Walmart wants to make sure its employees who take time off to serve in the military never have to take a pay cut.
The company on Tuesday announced a new pay policy for all full-time and part-time workers who leave for voluntary or involuntary military assignments. Walmart’s pledge is to cover the difference in pay any time an employee’s military salary is less than what he or she makes working at the store.
So even when a worker is on a military assignment, they’re now guaranteed to earn at least as much as they would working as a civilian at Walmart.
The policy covers any military assignment longer than three days.
The company already offers differential pay to some active service members. But this policy change vastly expands the existing program, and it now covers employees who want to do “voluntary services,” which includes basic training.
Walmart says it will become “one of the first major retailers” to offer such comprehensive coverage.
Walmart said the policy will now allow employees who are thinking about enlisting in the military “to do so without fear of losing wages during training.”
Gary Profit, a former Brigadier General in the armed forces who is now director of military programs at Walmart, said the “lion’s share” of Walmart workers who leave for military duty would take a pay cut without the program.
Soldiers don’t typically draw a large salary, especially those who are newly enlisted. On its website, the U.S. Army says that soldiers with less than two years of experience make about $19,200 per year, or about $9.23 per hour. And the Army says that pay is slightly lower for the first four months of service.

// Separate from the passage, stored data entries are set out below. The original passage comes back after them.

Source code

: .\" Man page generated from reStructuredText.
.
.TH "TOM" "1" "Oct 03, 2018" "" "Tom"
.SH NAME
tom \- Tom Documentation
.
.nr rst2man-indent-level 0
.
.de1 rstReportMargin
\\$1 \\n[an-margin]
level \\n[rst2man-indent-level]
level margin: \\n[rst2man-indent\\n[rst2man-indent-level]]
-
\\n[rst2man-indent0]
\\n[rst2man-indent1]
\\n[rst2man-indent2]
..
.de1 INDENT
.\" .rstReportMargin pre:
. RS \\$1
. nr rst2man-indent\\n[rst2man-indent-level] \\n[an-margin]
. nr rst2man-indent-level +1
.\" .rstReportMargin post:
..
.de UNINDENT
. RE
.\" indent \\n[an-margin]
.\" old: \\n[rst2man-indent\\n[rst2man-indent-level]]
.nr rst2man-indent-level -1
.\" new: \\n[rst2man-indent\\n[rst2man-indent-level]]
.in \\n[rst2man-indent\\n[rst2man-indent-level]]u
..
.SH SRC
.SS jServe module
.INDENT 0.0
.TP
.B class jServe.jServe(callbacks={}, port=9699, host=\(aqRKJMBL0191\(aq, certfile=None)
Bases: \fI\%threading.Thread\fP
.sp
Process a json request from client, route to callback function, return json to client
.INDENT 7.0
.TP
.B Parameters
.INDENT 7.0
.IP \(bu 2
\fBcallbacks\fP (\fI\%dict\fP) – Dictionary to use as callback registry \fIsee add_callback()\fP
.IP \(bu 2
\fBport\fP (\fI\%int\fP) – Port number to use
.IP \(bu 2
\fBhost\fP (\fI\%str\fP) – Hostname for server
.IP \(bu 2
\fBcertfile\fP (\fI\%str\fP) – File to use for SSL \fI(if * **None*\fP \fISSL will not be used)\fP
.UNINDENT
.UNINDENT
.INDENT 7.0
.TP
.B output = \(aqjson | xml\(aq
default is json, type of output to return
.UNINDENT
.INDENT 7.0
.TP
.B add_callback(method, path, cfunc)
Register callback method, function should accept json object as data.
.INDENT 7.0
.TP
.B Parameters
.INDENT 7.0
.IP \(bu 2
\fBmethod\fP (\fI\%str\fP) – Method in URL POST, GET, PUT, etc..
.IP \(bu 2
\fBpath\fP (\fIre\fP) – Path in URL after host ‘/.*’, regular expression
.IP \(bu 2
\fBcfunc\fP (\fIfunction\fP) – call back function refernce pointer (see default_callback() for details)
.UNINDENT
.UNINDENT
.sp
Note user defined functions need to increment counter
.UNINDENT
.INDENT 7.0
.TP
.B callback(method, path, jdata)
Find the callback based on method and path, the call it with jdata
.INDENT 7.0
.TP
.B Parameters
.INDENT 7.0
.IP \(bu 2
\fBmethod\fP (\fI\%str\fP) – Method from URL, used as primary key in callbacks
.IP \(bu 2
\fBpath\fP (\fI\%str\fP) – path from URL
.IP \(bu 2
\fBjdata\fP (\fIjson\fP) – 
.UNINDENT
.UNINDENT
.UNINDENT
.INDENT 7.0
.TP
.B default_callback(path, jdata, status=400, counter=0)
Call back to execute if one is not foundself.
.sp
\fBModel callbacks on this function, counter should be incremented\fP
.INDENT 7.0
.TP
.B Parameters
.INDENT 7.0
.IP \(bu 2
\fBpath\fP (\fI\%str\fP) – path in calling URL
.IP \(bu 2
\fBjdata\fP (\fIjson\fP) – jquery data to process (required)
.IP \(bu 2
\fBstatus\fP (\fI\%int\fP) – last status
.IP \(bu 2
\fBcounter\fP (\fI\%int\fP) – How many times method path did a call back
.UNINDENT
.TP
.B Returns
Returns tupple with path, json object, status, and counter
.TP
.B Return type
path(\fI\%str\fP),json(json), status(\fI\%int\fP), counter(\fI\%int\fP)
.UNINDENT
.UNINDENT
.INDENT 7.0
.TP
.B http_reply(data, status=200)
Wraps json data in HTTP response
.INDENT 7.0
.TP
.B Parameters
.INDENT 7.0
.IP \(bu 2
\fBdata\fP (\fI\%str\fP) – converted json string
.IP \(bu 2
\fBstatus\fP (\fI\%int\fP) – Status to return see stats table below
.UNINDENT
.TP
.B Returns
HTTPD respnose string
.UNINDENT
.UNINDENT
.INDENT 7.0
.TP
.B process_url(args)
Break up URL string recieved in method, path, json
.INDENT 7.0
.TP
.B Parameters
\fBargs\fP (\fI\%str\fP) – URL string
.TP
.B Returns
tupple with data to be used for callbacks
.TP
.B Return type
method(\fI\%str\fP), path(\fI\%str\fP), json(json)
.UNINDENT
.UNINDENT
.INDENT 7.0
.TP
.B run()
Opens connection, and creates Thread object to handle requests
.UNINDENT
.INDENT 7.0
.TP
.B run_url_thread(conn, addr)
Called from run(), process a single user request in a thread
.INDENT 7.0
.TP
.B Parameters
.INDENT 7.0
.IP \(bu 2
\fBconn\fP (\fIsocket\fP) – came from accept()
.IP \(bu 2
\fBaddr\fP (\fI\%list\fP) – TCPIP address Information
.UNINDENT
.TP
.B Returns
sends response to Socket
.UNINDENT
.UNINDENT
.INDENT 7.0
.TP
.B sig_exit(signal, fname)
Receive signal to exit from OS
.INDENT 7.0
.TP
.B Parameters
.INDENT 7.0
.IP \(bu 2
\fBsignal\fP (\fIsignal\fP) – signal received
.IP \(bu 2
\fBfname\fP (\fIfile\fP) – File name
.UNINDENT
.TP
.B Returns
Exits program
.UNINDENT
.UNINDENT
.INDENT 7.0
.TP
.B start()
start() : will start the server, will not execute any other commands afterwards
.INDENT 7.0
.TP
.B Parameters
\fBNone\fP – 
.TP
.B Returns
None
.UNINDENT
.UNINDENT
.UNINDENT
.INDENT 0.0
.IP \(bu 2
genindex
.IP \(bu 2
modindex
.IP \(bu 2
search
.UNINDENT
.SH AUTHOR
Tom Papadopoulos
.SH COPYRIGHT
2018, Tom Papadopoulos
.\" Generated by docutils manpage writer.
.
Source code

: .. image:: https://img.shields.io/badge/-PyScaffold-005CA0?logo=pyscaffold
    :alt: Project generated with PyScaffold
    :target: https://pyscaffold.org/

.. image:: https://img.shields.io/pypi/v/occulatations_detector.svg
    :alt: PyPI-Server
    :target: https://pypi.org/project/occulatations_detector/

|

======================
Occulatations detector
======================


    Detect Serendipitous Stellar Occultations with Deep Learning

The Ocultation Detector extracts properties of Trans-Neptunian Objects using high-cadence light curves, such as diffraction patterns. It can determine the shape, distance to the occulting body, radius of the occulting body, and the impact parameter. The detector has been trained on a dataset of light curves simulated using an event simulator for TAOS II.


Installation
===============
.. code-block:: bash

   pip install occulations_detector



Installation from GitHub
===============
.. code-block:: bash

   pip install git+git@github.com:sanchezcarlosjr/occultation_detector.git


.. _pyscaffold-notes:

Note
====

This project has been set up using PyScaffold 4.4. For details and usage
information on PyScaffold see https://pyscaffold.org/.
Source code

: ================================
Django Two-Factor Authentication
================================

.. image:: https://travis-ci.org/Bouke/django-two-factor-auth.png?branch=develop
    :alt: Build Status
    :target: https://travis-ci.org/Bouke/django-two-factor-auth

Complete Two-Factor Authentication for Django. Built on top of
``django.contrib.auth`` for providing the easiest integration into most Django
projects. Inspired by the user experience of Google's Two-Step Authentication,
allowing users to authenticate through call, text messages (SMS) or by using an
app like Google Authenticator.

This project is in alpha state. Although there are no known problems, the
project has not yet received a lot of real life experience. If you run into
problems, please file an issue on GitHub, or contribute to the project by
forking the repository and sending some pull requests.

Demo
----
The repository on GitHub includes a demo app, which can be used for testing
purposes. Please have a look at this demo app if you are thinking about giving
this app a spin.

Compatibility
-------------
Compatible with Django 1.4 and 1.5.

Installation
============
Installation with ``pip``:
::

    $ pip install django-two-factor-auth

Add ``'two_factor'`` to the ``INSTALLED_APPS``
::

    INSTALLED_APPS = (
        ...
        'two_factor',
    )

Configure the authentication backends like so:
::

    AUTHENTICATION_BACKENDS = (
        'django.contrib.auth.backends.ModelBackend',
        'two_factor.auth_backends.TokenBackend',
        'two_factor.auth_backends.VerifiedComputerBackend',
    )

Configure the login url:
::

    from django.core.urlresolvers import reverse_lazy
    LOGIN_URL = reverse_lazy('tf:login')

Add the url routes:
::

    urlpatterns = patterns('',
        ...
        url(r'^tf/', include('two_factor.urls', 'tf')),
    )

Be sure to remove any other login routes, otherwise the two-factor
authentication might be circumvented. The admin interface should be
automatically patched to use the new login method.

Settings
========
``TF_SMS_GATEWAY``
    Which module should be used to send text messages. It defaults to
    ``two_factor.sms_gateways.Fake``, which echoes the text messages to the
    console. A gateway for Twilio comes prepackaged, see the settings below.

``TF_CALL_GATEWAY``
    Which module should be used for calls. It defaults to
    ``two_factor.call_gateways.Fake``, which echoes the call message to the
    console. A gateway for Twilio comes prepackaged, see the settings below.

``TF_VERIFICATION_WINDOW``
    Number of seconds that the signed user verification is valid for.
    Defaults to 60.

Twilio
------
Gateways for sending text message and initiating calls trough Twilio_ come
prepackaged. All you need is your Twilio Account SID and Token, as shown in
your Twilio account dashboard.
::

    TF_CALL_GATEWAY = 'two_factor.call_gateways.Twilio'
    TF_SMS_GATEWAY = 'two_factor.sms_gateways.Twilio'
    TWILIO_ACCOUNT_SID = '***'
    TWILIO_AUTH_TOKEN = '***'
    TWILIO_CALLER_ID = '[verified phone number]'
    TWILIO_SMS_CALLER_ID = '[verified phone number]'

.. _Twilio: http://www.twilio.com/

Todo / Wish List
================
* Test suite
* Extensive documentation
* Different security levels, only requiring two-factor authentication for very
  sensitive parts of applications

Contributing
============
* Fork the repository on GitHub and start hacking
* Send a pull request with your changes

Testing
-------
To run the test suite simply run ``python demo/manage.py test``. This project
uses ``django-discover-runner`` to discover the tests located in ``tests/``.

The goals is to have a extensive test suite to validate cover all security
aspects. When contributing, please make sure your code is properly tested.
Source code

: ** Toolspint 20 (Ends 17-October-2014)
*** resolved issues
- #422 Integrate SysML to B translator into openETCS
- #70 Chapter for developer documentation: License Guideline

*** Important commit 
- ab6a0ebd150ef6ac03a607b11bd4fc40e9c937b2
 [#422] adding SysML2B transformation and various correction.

Walmart, meanwhile, has increased its pay in recent years after it was targeted by Fight for $15, a grassroots movement that lobbies for higher minimum wages.
In February 2016, the company boosted its minimum wage to $10 per hour from $9. Walmart said this week that its full-time workers now make an average of $13.60 per hour. The company’s maximum hourly wage is $24.70.
Walmart is also in the middle of a massive push to hire veterans. The company has promised to hire 250,000 veterans who have been honorably discharged from service by the end of 2020.
Profit, Walmart’s director of military programs, said the company has already hired 170,000 veterans since 2013.